In this tutorial we will learn how to analyze network data in R to measure complex metrics. As in the introduction tutorial about how to handle network data in R, we are going to use as an example the social network of interactions between the characters of Star Wars Episode IV.
We start our tutorial by loading the libraries for data manipulation dplyr and tidygraph and creating the social network from data using tbl_graph:
library(dplyr) library(tidygraph) library(ggraph) charactersdf <- read.csv("Characters-IV.csv") interactionsdf <- read.csv("Interactions-IV.csv") names(interactionsdf) <- c("to","from","weight") #for tbl_graph charactersdf$id <- seq(1:(nrow(charactersdf))) interactionsdf$to <- interactionsdf$to+1 interactionsdf$from <- interactionsdf$from+1 starwars<-tbl_graph(charactersdf,interactionsdf, directed=F) plot(starwars)
Tidygraph has functions to calculate metrics on the network, they generally start with graph_ and you can see a list and their documentation if you run “?graph_measures”. They are a way to call other functions from the igraph package, you can find details about how each one is calculated in the links that you see in the help.
Using these functions in tidygraph is a bit different than how it works with other analysis packages. Tidygraph wants you to run the functions inside a pipeline, for example in a mutate call, rather than over the graph object. For example, we can measure the mean distance between all pairs of nodes in the network like this:
starwars %>% mutate(mndist = graph_mean_dist()) %>% pull(mndist) %>% head(1)
##  1.914286
In the code above, we call graph_mean_dist() inside the mutate function to calculate the global mean distance between all pairs of nodes. The pull command gives us the column we just calculated (mndist) and the last head simplifies the output because we would get the same number for each node.

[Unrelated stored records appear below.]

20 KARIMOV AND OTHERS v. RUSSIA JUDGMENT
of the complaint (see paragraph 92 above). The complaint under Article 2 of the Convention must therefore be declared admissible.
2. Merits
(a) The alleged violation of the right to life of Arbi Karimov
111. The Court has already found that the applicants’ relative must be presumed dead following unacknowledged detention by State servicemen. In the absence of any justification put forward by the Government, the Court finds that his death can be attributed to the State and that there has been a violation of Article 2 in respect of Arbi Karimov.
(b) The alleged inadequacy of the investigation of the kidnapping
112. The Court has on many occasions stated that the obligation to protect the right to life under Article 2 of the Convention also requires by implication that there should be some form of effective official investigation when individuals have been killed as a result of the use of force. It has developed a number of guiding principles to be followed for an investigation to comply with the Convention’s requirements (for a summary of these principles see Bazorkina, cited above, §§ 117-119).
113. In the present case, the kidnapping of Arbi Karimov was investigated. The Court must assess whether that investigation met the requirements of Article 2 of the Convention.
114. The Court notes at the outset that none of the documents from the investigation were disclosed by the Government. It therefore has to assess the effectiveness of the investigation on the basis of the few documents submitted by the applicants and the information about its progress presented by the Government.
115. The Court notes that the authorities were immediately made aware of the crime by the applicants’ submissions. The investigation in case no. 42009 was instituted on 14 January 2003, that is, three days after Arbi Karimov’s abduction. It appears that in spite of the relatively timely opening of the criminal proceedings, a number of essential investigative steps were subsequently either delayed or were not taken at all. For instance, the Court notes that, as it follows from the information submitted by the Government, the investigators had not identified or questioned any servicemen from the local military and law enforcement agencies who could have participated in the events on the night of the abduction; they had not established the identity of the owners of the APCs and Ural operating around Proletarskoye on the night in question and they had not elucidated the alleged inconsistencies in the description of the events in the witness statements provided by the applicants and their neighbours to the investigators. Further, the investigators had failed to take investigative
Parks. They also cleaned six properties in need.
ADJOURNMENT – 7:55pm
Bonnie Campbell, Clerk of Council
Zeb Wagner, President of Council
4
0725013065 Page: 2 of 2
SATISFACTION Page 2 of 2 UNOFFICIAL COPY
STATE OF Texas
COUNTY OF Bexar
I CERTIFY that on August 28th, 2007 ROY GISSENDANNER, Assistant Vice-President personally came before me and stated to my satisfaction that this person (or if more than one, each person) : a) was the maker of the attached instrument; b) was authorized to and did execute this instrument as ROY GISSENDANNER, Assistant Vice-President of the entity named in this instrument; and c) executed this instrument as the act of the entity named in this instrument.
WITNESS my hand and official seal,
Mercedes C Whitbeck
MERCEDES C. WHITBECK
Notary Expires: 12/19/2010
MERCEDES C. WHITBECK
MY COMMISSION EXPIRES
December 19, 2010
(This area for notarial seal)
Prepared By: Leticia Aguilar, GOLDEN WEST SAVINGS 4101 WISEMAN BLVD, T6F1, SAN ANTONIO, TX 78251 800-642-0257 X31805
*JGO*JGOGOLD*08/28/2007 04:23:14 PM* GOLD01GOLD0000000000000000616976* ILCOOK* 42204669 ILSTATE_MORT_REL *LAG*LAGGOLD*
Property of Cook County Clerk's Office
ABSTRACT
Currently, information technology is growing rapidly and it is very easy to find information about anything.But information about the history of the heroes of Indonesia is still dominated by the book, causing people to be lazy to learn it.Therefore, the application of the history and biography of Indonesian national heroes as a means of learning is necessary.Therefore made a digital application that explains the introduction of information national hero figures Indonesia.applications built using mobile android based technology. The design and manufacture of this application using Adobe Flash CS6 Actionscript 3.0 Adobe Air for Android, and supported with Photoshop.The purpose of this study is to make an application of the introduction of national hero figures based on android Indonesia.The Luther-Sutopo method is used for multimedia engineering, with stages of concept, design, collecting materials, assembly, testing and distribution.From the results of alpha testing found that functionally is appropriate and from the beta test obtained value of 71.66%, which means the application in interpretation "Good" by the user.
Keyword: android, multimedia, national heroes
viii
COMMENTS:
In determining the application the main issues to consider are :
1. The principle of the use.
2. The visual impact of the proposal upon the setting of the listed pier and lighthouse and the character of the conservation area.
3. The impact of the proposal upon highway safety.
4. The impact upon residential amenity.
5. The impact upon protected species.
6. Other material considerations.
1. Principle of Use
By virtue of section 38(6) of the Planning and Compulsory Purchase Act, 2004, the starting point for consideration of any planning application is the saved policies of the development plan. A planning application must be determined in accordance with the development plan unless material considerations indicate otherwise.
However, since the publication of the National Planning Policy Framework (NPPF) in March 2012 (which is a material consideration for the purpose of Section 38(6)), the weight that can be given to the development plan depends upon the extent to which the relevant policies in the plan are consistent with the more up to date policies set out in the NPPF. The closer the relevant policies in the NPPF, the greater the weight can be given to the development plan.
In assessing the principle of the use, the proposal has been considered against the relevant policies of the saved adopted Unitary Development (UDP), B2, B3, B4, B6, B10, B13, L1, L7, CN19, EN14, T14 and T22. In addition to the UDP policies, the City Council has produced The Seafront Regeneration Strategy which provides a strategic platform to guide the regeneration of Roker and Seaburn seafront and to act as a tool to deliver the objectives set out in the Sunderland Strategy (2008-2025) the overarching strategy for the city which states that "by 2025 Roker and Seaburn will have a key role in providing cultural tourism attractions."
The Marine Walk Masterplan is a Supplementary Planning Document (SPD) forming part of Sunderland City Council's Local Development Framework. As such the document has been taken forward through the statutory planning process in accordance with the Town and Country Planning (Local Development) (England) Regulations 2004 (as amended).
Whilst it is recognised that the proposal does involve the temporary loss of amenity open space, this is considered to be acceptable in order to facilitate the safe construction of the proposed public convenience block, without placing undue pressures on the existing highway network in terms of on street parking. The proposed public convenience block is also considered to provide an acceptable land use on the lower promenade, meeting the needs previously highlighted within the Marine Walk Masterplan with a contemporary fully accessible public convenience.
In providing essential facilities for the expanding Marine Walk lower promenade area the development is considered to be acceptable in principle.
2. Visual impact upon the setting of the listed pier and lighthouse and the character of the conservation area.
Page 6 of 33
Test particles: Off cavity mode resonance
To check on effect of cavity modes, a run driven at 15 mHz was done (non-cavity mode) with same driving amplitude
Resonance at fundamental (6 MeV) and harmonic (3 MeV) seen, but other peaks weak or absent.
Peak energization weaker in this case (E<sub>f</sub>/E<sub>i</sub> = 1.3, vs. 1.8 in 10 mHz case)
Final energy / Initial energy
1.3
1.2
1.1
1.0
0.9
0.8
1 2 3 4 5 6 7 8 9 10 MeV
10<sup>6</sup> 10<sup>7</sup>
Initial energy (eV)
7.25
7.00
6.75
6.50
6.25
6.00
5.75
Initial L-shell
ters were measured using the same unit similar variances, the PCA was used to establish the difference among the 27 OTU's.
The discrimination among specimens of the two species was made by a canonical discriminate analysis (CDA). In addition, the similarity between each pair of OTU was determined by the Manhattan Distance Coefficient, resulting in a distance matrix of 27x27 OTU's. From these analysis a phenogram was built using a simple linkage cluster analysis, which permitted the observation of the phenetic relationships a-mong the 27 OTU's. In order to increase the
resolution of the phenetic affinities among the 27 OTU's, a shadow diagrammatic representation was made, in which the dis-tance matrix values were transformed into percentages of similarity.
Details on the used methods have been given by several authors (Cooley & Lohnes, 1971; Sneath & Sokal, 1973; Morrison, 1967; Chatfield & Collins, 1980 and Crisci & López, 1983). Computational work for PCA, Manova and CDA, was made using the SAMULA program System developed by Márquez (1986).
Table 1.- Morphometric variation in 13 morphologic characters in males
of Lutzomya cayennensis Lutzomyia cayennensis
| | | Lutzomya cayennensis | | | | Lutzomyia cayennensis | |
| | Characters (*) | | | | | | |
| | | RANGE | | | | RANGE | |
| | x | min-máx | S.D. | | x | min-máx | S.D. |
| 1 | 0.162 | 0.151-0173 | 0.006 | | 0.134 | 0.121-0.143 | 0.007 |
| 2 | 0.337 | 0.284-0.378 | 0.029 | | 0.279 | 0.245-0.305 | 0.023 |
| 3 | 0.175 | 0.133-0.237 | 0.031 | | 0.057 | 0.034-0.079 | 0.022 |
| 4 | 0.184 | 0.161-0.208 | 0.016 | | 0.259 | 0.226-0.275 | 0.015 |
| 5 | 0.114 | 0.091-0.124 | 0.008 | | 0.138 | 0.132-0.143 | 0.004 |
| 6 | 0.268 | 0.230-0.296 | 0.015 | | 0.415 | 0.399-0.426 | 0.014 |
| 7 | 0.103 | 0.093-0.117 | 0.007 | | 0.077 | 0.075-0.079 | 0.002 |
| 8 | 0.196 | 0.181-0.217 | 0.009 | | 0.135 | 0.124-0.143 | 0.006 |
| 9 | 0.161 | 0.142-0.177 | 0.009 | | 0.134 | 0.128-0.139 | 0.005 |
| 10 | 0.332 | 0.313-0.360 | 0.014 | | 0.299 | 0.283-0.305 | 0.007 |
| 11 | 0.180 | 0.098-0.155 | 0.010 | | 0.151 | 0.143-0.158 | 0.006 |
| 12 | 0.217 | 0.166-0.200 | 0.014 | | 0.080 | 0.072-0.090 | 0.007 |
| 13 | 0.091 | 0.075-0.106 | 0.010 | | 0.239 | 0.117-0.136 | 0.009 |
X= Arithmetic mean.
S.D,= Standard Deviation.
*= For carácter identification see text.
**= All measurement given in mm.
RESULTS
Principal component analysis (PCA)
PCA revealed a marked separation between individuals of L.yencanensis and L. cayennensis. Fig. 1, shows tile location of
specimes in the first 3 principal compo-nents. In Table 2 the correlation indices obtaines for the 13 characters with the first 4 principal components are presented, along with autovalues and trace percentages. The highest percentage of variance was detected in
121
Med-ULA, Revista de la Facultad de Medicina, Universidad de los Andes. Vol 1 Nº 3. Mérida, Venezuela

This pipeline is a bit overcomplicated for a single network aggregate, but it is useful when we want to get local node or edge metrics and then study their distribution. For example, here we calculate the local number of triangles, which is part of the calculation we use for the clustering coefficient:
starwars %>% activate(nodes) %>% mutate(tri = local_triangles()) %>% as_tibble() -> trianglesdf head(trianglesdf)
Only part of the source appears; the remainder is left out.